Kullanılan eserlerin belirli standartlarda olması gerektiğine vurgu yapan Prof. Dr. Burhan Engin, “Avrupa Birliği’nin aşikâr standartları oluyor bunlar için. Türkiye’nin de kabul ettiği, bu kimyasalların belirli bir oran üzerinde olmaması gerekiyor. Fakat denetimsiz ve ucuz olan eserlerde aşikâr bir marka olmadığı vakit internetten ya da merdiven altı yapılan alışveriş, bu unsurlar ülkemize de gelmekte ve bu hususlarda belirlenen kimyasalların oranları biraz daha fazla bulunmakta. Hasebiyle bireylerde alerjik tepkilere, uzun mühlet kullanımda deride birtakım hasarlara neden olabilmektedir. Ayak sırtında görebiliyoruz. Ayak tabanında kızarıklık, yanma, kaşıntı olarak görebiliyoruz. Bu kimyasalların belirli bir oranın üzerinde olması yahut kimi yasaklanmış kimyasalların kullanılmasını, uzun vadede kanser için bir risk faktörü olarak değerlendirebiliriz” diye konuştu.

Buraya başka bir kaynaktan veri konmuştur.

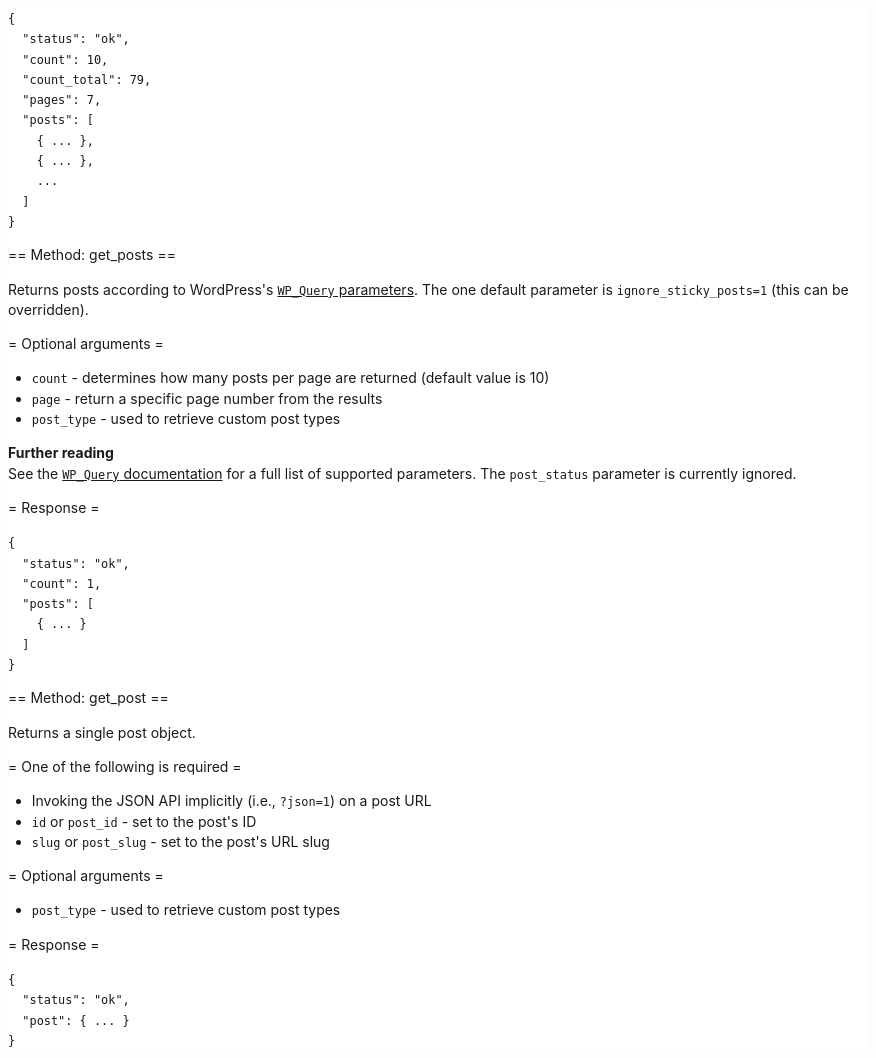     {
      "status": "ok",
      "count": 10,
      "count_total": 79,
      "pages": 7,
      "posts": [
        { ... },
        { ... },
        ...
      ]
    }
    

== Method: get_posts ==

Returns posts according to WordPress's [`WP_Query` parameters](http://codex.wordpress.org/Class_Reference/WP_Query#Parameters). The one default parameter is `ignore_sticky_posts=1` (this can be overridden).

= Optional arguments =

* `count` - determines how many posts per page are returned (default value is 10)
* `page` - return a specific page number from the results
* `post_type` - used to retrieve custom post types

__Further reading__  
See the [`WP_Query` documentation](http://codex.wordpress.org/Class_Reference/WP_Query#Parameters) for a full list of supported parameters. The `post_status` parameter is currently ignored.

= Response =

    {
      "status": "ok",
      "count": 1,
      "posts": [
        { ... }
      ]
    }
    

== Method: get_post ==

Returns a single post object.

= One of the following is required =

* Invoking the JSON API implicitly (i.e., `?json=1`) on a post URL
* `id` or `post_id` - set to the post's ID
* `slug` or `post_slug` - set to the post's URL slug

= Optional arguments =

* `post_type` - used to retrieve custom post types

= Response =

    {
      "status": "ok",
      "post": { ... }
    }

“TEREDDÜTLE YAKLAŞMAK GEREKİYOR”
Piyasa kıymetinden çok daha ucuza satılan eserlere tereddütle yaklaşmak gerektiğini söyleyen Prof. Dr. Engin, “Kontrollü olmayan, muhakkak bir marka olmayan yahut ucuz dediğimiz oradan buradan gelen mallar için bunlar sorunlu eserler. Belirlenen oranların üzerindeki oranlar kullanılmış oluyor. Onun için sağlam olmayan, bilhassa son devirde çok gördüğümüz internet sitelerinden online alışveriş çok yapmamak lazım. Kesinlikle sağlam sitelerden, sağlam eserlerle birlikte, muhakkak standartları oluşmuş, uzun müddettir piyasada olan, yan tesirleri güzel değerlendirilmiş eserleri tercih etmek gerekiyor. Muteber olmayan yerden, merdiven altı dediğimiz yerlerden olduğu vakit kesinlikle tereddütle yaklaşmak gerekiyor” biçiminde konuştu.